The Socceroos’ long search for a naming rights sponsor is over, thanks to a record-breaking three-year deal with fast-food giant Subway which continues Football Australia’s rapid post-pandemic financial recovery.

Australia’s senior men’s team has not had a major corporate backer since their previous contract with Caltex expired at the end of 2019 – and that arrangement came after a nearly four-year stint without one, stretching back to 2013 when Qantas ended its decade-long stint as naming rights sponsor.

But Subway has come to the party just in time for the Socceroos’ fifth consecutive World Cup campaign – and their centenary celebrations on Thursday night in Brisbane when Graham Arnold’s side will face New Zealand, Australia’s opponents in their first ‘A’ international fixture 100 years ago. The team will now be known as the ‘Subway Socceroos’.

According to industry sources, the sponsorship is worth just under $12 million in total, making it the largest ever national-team deal in Australian football history, even outstripping the Matildas’ lucrative contract with CommBank signed last year.

Subway will also hold naming rights to Australia’s junior male national teams, including the Olyroos, Young Socceroos and Joeys.

“Subway joins us at a time of unprecedented interest and growth in Australian football,” said FA chief executive James Johnson, who recently extended his tenure with the federation until the end of 2024.

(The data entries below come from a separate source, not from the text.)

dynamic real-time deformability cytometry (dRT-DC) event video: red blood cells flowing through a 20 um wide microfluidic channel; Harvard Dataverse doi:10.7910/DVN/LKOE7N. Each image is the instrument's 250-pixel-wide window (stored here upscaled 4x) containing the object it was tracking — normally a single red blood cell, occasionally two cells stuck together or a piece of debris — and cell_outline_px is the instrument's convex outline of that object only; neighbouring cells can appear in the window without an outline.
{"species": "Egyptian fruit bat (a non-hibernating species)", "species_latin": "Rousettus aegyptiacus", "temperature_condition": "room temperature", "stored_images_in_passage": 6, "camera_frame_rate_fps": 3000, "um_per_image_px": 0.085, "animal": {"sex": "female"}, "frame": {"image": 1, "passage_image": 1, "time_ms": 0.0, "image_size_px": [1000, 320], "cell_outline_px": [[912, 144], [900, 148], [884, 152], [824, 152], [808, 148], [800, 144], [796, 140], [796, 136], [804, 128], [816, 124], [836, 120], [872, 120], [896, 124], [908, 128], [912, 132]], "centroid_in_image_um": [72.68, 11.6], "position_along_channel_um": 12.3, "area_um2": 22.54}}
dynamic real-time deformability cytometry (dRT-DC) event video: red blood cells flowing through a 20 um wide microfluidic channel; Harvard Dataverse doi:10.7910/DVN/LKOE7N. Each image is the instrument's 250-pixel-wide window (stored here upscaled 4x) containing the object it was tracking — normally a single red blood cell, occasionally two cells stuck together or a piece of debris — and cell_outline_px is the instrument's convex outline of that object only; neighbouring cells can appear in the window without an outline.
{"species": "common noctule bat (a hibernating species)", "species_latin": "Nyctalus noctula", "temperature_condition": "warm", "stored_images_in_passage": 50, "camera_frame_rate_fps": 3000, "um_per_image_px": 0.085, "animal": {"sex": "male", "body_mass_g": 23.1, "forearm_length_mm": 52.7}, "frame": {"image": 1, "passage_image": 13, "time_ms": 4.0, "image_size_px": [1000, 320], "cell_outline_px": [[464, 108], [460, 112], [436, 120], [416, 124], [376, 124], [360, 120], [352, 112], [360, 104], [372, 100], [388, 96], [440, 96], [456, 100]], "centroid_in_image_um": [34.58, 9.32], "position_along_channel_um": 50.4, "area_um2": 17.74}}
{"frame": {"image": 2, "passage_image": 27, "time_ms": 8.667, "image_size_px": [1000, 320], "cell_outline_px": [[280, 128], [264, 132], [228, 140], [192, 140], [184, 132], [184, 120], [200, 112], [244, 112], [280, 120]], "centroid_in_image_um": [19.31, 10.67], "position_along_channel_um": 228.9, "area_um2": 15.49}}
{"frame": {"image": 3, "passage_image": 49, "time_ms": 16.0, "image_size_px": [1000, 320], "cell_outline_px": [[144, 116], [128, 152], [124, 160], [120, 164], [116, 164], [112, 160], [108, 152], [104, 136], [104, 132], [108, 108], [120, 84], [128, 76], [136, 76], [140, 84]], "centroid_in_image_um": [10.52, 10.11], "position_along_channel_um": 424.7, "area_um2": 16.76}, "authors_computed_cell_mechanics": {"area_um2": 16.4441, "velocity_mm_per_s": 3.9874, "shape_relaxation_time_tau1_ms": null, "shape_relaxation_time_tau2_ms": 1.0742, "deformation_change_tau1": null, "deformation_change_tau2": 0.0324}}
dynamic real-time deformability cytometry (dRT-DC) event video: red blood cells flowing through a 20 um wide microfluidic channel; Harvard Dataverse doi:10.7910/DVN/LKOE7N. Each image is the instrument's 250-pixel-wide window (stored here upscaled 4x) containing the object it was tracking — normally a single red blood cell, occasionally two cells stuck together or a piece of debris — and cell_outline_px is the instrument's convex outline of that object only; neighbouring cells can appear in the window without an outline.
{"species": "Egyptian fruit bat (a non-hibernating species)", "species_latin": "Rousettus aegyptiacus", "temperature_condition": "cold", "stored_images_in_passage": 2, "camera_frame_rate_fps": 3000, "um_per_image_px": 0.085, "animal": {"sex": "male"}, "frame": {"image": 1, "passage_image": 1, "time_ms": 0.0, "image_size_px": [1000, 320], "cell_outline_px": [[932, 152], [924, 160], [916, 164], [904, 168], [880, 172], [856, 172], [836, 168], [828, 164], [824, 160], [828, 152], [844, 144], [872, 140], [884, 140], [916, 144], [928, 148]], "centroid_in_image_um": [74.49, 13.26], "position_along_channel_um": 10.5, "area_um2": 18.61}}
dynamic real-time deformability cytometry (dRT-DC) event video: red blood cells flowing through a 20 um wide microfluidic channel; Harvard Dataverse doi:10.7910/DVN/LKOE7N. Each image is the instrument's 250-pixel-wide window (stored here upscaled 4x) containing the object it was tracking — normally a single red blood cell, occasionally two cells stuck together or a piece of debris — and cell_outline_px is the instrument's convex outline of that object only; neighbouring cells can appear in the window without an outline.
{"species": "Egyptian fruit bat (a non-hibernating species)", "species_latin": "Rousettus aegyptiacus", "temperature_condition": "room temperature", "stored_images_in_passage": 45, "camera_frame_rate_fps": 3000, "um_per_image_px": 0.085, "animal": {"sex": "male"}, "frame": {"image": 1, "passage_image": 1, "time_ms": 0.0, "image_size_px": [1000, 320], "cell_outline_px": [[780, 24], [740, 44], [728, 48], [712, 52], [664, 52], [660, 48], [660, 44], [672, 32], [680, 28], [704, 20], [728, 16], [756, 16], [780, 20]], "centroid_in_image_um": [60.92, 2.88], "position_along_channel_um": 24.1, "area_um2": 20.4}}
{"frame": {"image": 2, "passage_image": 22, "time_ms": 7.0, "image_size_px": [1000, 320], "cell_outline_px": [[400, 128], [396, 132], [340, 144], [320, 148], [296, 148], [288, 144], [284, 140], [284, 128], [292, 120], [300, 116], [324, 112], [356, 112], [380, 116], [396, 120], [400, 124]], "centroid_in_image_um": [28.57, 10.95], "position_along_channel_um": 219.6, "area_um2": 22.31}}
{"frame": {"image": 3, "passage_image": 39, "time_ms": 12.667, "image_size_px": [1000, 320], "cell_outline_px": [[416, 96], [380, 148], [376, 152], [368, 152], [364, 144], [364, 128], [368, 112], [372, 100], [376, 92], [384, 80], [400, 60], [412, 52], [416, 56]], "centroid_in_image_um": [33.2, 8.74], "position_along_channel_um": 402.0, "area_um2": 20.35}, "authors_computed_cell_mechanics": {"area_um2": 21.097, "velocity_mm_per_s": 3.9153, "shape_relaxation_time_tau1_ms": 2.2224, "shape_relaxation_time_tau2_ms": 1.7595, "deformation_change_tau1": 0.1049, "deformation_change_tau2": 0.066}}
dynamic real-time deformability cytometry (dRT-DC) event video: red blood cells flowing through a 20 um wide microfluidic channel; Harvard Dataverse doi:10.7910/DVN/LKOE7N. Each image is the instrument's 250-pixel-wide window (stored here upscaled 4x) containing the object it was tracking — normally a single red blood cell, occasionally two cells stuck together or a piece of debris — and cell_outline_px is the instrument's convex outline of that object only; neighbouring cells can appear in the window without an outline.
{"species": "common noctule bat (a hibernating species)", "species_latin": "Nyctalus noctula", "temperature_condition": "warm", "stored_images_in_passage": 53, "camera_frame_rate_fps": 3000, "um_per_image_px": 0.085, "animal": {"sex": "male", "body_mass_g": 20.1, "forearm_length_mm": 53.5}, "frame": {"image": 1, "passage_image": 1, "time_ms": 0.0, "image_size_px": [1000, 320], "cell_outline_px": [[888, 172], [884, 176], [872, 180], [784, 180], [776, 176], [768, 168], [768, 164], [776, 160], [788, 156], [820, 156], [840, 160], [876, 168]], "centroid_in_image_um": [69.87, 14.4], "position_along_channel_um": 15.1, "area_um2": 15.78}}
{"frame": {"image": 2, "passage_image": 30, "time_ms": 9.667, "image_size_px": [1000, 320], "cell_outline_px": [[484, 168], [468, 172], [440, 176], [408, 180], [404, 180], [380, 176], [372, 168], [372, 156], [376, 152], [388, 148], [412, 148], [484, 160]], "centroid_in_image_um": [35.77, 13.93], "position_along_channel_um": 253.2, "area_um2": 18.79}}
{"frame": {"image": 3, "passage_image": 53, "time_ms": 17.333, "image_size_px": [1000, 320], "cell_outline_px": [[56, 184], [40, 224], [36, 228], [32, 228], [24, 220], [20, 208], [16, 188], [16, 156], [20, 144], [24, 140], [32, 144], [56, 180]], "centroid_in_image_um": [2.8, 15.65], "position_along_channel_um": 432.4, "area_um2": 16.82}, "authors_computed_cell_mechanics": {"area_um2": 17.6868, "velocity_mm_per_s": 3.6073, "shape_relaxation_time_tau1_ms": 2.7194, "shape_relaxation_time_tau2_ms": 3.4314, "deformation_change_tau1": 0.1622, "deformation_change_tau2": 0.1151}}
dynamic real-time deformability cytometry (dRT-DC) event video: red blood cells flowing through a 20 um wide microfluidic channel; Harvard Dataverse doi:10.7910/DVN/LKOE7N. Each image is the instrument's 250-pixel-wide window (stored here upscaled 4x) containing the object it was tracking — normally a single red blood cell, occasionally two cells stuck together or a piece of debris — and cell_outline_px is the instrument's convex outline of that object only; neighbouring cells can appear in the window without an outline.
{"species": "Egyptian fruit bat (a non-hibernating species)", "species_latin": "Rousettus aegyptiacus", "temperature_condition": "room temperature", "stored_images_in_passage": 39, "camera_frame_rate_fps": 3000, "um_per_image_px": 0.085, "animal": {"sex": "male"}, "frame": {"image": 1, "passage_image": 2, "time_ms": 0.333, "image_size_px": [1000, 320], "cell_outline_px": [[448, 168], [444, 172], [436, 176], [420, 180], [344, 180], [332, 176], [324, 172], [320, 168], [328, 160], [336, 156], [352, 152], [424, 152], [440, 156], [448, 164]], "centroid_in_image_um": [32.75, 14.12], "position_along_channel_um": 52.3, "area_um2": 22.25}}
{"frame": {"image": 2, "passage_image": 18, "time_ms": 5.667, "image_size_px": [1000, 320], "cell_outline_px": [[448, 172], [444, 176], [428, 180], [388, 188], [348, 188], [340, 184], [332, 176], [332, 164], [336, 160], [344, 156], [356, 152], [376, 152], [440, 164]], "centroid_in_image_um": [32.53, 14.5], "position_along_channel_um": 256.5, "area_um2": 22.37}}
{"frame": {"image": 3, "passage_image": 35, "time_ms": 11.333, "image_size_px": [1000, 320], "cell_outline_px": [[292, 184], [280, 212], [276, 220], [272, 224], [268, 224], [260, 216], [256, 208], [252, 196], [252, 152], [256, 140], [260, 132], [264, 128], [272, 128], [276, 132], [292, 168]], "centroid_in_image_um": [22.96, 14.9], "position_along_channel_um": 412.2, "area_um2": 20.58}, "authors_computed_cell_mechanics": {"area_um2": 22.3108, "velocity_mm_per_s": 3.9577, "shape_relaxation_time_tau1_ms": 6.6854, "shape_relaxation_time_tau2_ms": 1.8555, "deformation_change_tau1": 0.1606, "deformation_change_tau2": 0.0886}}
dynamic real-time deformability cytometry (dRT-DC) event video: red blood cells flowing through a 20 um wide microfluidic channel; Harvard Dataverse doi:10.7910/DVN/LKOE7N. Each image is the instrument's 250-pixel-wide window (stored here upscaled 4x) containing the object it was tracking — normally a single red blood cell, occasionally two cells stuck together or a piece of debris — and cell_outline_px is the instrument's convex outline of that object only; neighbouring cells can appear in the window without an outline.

Connor Metcalfe, Nathaniel Atkinson, Riley McGree and Cameron Devlin celebrate the Socceroos’ new sponsorship deal with Subway.Credit:Football Australia

“The team at Football Australia has worked tirelessly to strategically position our iconic national teams in an increasingly competitive market and this record-breaking partnership, which follows a series of other commercial announcements over the past two years, demonstrates how deeply the Subway Socceroos and CommBank Matildas resonate with the Australian public.”

A few weeks into his tenure as David Gallop’s successor at FA, Johnson had to lay off 70 per cent of the federation’s workforce due to the severe impact of COVID-19, setting back plays to replace an exodus of sponsors that severed ties with the sport following Steven Lowy’s deposition as chairman.

Since then, FA has tied up naming rights deals for Australia’s men’s and women’s national teams, secured a new broadcast partner in Network 10, and returned participation numbers to pre-pandemic levels, as well as signing up a host of new sponsors, including Spanish automotive brand Cupra.

The organisation is now on track to increase FA’s revenues for the 2023 financial year to $100 million, in comparison to the approximately $85 million it banked per annum prior to COVID and the unbundling of the A-Leagues, which have since been spun off into a separate commercial entity controlled by the clubs.

The extra money in FA’s coffers has enabled the on-pitch return of all senior and junior national teams, many of which have been dormant over the last two years due to travel restrictions. It also shores up FA’s financial position as it looks to create a new national second division for men, which is on track to launch in 2024.